I am assuming you agree with me that it is not OK to drop your drawers and start waving your gremlins around at other passengers on public transport and that the men who intervened did the right thing, even if they were perhaps a little brusque. I would further venture that the nutter was remarkably lucky he didn’t get a good beating. And I suspect most people would agree with this assessment – but not the police. They are once again more interested in preserving the dignity and security of the offender than they are with the sensibilities of the public.

The same applies to the frankly astonishing case of Rob Davies, who owns a retro clothing store in Wrexham called Run Ragged. He put up a notice in his window which read as follows: ‘Due to scumbags shoplifting, please ask for assistance to open cabinets.’ Somebody reported this little sign to the police and, true to form, a couple of dense coppers turned up at his shop and advised him to remove the notice lest it give offence to people.

It seems to me that the police have long since lost the support of people who don’t habitually break the law

Mr Davies told me that he asked the coppers to whom the notice might give offence – shoplifters, for example? He also asked if the police’s view was that shoplifters were not actually scumbags, but did not receive an intelligible answer.

The irony in this particular case is quite exquisite. Mr Davies said that his store had been the target of shoplifters on five occasions so far this year, and on only one occasion did the police turn up to investigate. In that instance they caught the shoplifter and returned to Mr Davies the shirt that had been stolen, but let the thief off without so much as a warning.

The only good news to come out of this is that Mr Davies has rejected the advice to take down his notice – or, rather, he has taken the original scrawled sign down and rewritten it five times the size on a larger piece of paper. He believes – and I agree with him – that the police behaviour in this episode suggests that not only has shoplifting been decriminalised, but that the shoplifters constitute a ‘vulnerable’ community and that their sensibilities should not be disquieted by being called mildly nasty names.

Again, I would suggest that a good 90 per cent of the country would be on Rob Davies’s side in this dispute, just as I would imagine a similar proportion would lament the fact that the coppers no longer give a monkeys about shoplifting. I daresay a few idiots will insist that it is not a crime for the starving to steal to save their lives – and that would seem to be the premise upon which the police operate: that shoplifters are the downtrodden, the poor, the ‘vulnerable’, and that one should give them every inch of leeway available.

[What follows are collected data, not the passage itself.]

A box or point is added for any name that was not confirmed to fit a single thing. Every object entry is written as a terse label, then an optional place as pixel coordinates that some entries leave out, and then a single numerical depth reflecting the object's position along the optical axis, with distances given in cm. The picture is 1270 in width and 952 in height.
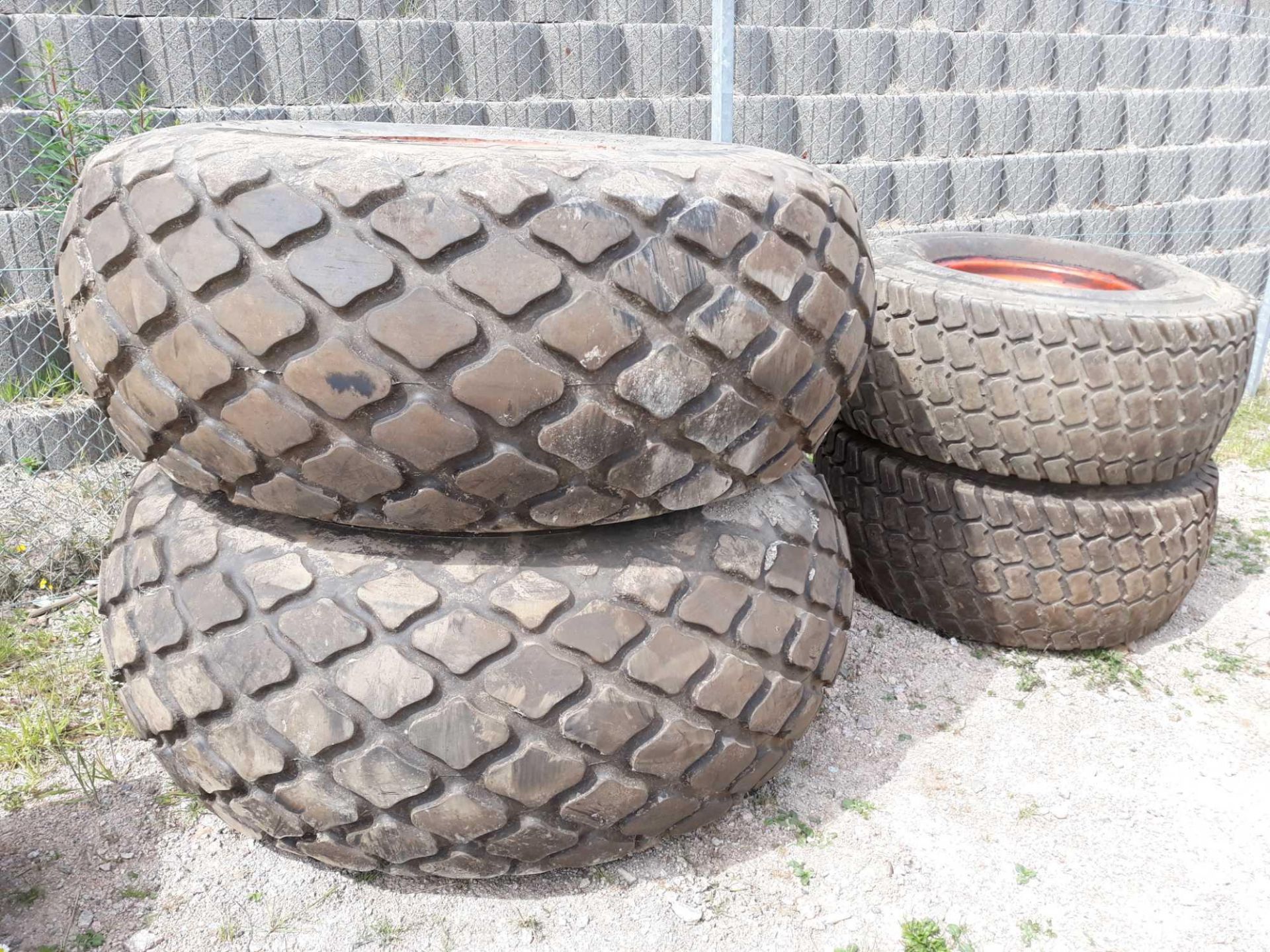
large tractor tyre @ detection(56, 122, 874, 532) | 109
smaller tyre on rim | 195
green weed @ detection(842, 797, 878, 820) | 166
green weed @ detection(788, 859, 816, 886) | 150
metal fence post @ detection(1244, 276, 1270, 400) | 464
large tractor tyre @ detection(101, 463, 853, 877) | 122
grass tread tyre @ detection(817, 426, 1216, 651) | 207
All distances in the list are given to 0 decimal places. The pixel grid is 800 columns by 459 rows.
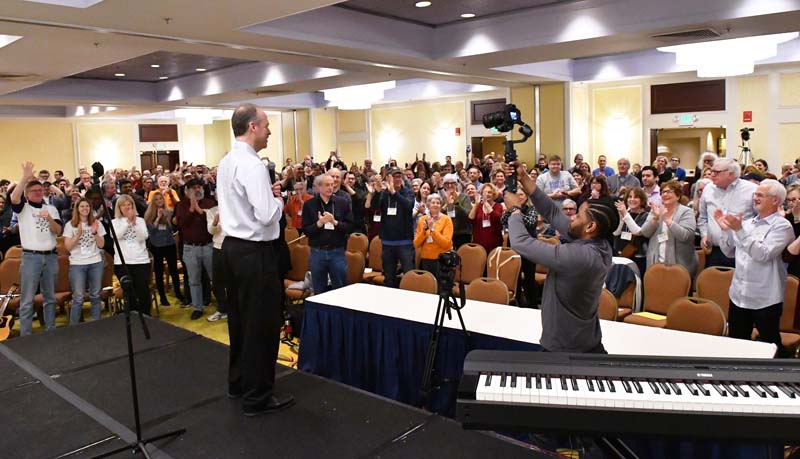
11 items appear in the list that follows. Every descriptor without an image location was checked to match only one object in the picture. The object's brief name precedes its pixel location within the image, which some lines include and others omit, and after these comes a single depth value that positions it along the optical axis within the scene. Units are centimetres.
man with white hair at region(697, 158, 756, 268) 516
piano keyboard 185
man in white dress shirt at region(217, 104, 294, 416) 288
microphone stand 266
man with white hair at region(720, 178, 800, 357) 390
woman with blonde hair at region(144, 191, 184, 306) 714
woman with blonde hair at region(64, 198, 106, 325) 584
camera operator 260
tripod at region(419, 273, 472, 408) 319
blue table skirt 357
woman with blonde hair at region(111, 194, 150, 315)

Both stories also indicate how our society is breaking down and both stories make life in the UK that little bit more perilous and dismal. The consequence of what happened in the first story is that surely fewer people will be minded to intervene if they see someone committing an illegal act, because they fear that they themselves might end up getting prosecuted by the old bill. And so instead they will sit and watch, rendered passive by a police force which has forgotten the reason it exists.

And in the second case? What you will see is exactly what has happened in those liberal American cities which have more or less officially decriminalised shoplifting. The former streets of commerce will be a vista of boarded-up shopfronts, with countless small enterprises forced out of existence. And as a consequence of that, our economy will show even less inclination of growing.

Like the landlords forced out of business because the fashionable view today is that all landlords are bastards and all renters downtrodden angels and owners of property should therefore not be able to do what they like with their houses, so the shop owners will go bust because we – or our authorities – have decided that shoplifters are nicer than shop owners and should never, ever, be called scumbags.